Betta sororities are really fun! Good luck! I think 10 may be too many bettas to start with, especially if you're not planning on doing a fishless cycle. They are a bit more than an inch in length, closer to two inches, and the general rule of thumb is an inch of fish per gallon.

Also, it can be difficult to determine which female is the most aggresive. Some of mine were aggressive in cups but completely docile in the sorority. I would suggest adding all the girls at the same time and give them a day to adjust (there will be fin nipping until they understand each other's boundaries.) Unless one is really hounding the others, I wouldn't be too concerned about nipping. My girls are all getting along beautifully now that they have established a pecking order!


----------



## kathstew (Feb 23, 2011)

You sound completely on track, and super smart! LOL
The only things I would suggest are that sororities are best in odd numbers. I don't know why, but for some reason they are. A sorority of spawn sisters is usually the best way to go.
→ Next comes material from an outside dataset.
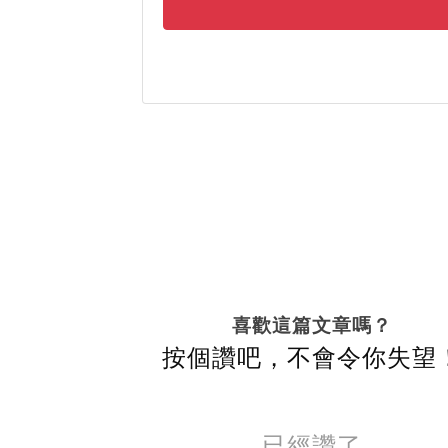
喜歡這篇文章嗎？
按個讚吧，不會令你失望
已經讚了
They're less likely to fight.

Aqadvisor is very helpful in some things, but its stocking levels are kinda unreliable. Just be warned about the website. I've found that their information on the pH, hardness, etc are accurate, but the stocking levels aren't so reliable all the time. 
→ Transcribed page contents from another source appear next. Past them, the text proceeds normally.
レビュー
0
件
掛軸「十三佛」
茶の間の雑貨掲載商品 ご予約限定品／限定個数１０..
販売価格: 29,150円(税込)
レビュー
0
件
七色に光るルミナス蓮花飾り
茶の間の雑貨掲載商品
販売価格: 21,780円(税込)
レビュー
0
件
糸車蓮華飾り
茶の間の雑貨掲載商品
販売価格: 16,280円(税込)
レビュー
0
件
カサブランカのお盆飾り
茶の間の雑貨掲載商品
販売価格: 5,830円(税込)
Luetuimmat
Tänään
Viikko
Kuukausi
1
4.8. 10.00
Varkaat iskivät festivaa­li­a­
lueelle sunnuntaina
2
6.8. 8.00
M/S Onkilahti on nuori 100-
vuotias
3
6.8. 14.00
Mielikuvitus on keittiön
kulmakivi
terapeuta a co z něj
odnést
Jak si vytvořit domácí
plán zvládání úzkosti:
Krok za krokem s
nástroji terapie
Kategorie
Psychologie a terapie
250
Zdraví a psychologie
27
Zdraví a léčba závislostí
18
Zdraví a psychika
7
Someone suggested on my sorority thread (I forget who it was) to have some floating plants as well as the regular plants that would be in the gravel. It prevents attacks if a betta wants to go up for air. 

When picking your females just make sure its a female! LOL, when I was picking a female for my sorority, I bought a male plakat by accident. Luckily I hadn't stuck him in, before I realized. 

Good luck on your sorority, and it sounds like you are doign everything right!


----------



## lunawatsername (Apr 20, 2011)

thanks you guys! you know, i had heard that it was really hard to tell which were the most docile and everything, so i think i will go for adding them all at once. and i am going to do a fishless cycle  yeah, im a worrier, so i know ill be biting my nails and grimacing the whole time they are establishing their pecking order, but i know some nipping is expected lol
hmmm. would 9 be better? and yes, i was going to have at least 1 or 2 floating plants to make sure they are covered and safe  omg really? you would think a pet store would know the difference right? -__- lol just a good thing you figured it out in time.
i actually have a question about the fish though... how long should i quarantine them before i put them in the tank? a couple weeks? and where should a QT them, because ive heard that some people just leave them in their little cups but id rather not do that... at the same time, i dont want to buy 9 2 gal tanks that im only going to use for a couple weeks, not if their is a better way.... how did you do it?


----------



## nowzem (Apr 14, 2011)

Well... I would give them at least 24 hours in a QT tank. I think the cups are fine if you do your daily water change in it. I actually was naughty and didn't QT my girls for more than 8 hours (=O) I'm also not convinced that it has to be an odd number of girls. I think 6+ and you'll do well, although I may only add 5 at a time (first 5, then last 5-something like that.) I added 3 of my girls, then 1 (an impulse buy!), and the last 4 together. I do have a blue girl who is running around picking on all the other blue girls (may have to give her her own tank!) But it's nothing serious so far. I think as long as you keep an eye on them (and also give them some time and space, they aren't used to being in communities after all) you will really love what you see! My sorority is so fun and interesting and all my girls have unique personailities and dynamics between each other!


----------



## lunawatsername (Apr 20, 2011)

yea im not sure why they would like odd numbers... maybe so they cant pick on each other one on one? i dont know, but i might bet less than 10 anyway, especially at first, just to make sure the tank is roomy enough. id imagine too small of a tank would cause more fighting, whether it was overstocked or not. hope i get lucky and pick some friendly bettas!  and do you have pictures of your sorority? id love to see some, because i ahve been trying to find as many as i could to study up on them lol. thanks for the advice!


----------